Engels filosoof, *30.1.1846 Londen, †18.9.1924 Oxford. Bradley, naast B.
Bosanquet de leidende filosoof van het Engelse neo-idealisme, was sedert 1870 fellow aan het Merton College (Oxford). Hij werd beïnvloed door T.H. Green en Hegel, van wiens absoluut idealisme hij afweek. In Ethical studies (1876) ontwikkelde hij een theorie van sociale moraal (vgl.
Hegels Sittlichkeit), waarin de gemeenschap ten grondslag ligt aan de individuen en niet andersom, zoals aanhangers van het utilitarisme en liberalisme menen. In deze visie is zelfverwerkelijking van de persoon vervulling van zijn plicht in de gemeenschap.
De prioriteit van het algemene ten opzichte van het bijzondere vindt men terug in Bradley’s logica. In Principles of logic (1883) stelt hij dat kennis nooit van het bijzondere naar het algemene kan voortschrijden, omdat het universele (algemene) in elk onderdeel met betrekking tot het bijzondere al is voorondersteld.Bradley’s metafysica is gericht tegen het atomisme. In Appearance and reality (1893) stelt hij dat begrippen als relatie, ding, ruimte, tijd waarmee men de wereld interpreteert, in zichzelf tegenstrijdig zijn en dat de ware werkelijkheid, die deze begrippen omvat en overstijgt, vrij moet zijn van tegenstrijdigheden. Deze harmonieuze werkelijkheid (het absolute) is geen optelsom van de veelvuldigheid van concrete dingen en is ook niet zonder meer transcendent. Verscheidenheid komt toe aan de ene omvattende werkelijkheid van het absolute. Het denken, dat relaties en onderscheidingen aanbrengt, belandt in de sfeer van tegenstellingen en doet de ‘onschuld’ van de elementaire, concrete ervaring teniet.

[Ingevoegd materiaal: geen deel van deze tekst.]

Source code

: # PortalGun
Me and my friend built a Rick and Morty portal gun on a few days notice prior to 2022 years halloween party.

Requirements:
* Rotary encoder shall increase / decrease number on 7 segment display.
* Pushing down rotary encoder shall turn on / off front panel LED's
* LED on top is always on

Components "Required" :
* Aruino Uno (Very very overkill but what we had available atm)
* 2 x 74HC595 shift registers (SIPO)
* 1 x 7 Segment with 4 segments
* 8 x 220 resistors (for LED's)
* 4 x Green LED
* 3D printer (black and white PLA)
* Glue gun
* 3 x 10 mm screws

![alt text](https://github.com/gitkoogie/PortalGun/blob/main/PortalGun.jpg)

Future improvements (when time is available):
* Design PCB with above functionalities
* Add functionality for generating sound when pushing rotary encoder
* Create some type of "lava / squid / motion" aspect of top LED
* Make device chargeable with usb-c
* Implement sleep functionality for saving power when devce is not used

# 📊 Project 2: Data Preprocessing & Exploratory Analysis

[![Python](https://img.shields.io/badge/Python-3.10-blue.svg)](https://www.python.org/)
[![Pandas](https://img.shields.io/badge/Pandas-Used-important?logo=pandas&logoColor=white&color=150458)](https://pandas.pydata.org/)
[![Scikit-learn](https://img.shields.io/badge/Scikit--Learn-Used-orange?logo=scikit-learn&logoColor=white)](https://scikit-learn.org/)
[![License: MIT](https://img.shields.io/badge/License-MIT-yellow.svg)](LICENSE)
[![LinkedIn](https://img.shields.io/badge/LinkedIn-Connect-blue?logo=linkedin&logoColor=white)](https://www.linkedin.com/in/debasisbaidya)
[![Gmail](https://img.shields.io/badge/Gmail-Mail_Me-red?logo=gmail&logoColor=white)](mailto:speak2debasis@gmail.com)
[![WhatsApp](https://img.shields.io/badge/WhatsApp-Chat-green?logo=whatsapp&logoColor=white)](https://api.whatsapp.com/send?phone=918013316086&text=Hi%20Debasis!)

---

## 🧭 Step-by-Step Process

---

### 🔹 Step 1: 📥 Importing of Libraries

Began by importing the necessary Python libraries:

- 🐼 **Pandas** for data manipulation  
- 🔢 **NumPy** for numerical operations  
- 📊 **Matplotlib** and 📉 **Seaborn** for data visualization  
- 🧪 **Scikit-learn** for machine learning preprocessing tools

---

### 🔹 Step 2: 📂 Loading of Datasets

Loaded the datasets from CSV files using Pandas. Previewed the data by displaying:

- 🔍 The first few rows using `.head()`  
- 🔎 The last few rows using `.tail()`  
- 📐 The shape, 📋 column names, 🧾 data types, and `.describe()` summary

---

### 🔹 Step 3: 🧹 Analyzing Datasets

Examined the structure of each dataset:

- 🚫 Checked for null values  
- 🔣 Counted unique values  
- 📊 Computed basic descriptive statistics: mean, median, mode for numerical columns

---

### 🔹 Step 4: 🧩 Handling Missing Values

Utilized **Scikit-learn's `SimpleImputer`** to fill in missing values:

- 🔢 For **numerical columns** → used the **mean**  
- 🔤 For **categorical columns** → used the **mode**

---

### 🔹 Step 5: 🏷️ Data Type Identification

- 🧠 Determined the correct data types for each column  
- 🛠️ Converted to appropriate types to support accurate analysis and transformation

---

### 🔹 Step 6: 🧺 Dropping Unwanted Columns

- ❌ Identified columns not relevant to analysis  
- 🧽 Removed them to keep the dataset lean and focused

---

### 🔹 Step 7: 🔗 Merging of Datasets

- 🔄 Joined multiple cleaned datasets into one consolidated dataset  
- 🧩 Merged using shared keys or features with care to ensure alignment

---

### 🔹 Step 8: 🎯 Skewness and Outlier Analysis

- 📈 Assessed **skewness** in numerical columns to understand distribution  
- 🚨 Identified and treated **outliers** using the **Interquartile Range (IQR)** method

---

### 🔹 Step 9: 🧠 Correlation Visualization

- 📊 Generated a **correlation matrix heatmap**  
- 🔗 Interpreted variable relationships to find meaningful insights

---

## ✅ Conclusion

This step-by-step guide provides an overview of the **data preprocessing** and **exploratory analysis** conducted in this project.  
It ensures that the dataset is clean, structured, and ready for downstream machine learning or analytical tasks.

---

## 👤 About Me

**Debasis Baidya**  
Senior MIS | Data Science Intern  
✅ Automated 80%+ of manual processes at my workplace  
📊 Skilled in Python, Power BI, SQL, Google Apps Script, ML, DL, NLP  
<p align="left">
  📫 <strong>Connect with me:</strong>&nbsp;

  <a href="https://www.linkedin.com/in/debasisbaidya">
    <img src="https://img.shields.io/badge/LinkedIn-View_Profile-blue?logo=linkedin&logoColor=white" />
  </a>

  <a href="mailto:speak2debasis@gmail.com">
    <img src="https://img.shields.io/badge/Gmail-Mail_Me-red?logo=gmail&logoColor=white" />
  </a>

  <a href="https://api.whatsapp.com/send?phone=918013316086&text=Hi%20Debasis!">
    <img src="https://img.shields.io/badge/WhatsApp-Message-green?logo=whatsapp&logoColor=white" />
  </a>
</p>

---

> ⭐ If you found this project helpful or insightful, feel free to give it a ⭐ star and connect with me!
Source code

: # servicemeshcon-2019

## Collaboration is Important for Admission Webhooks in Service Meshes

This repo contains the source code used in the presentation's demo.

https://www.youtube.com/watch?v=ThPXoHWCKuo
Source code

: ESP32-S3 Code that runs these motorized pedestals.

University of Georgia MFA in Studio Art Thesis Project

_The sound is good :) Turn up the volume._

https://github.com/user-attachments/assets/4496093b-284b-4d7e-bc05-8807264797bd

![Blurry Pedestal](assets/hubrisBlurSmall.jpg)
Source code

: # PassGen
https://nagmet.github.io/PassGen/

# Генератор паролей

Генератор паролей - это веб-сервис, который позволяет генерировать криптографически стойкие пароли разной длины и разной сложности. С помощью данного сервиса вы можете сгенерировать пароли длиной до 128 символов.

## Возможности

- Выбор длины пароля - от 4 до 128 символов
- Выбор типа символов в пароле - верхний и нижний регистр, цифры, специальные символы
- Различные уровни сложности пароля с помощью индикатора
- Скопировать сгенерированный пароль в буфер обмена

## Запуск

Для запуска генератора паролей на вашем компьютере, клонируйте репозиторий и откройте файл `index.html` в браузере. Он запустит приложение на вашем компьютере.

Een volledige karakterisering is volgens Bradley onmogelijk, omdat men gebonden is aan abstraherend denken. Het onmiddellijke gevoel brengt de mens in feite dichter bij het absolute.
Bradley’s filosofie was van 1900-10 op haar hoogtepunt. B. Russell en G.E. Moore behoren tot de felle bestrijders, maar de aandacht voor Bradley is groeiende. Werken: The presuppositions of critical history (1874), Ethical studies (1876), Principles of logic (1883), Appearance and reality (1893), Essays on truth and reality (1915), Collected essays (2 dln. 1935). [drs. M.S.G.K. van Nierop].
LITT. R.W. Church, Bradley’s dialectic (1942); G.E. Moore, Some main problems in philosophy (1953); R. Wolheim, F.H. Bradley (1935); T.S.
Eliot, Knowledge and experience in the philosophy of F.H. Bradley (1964).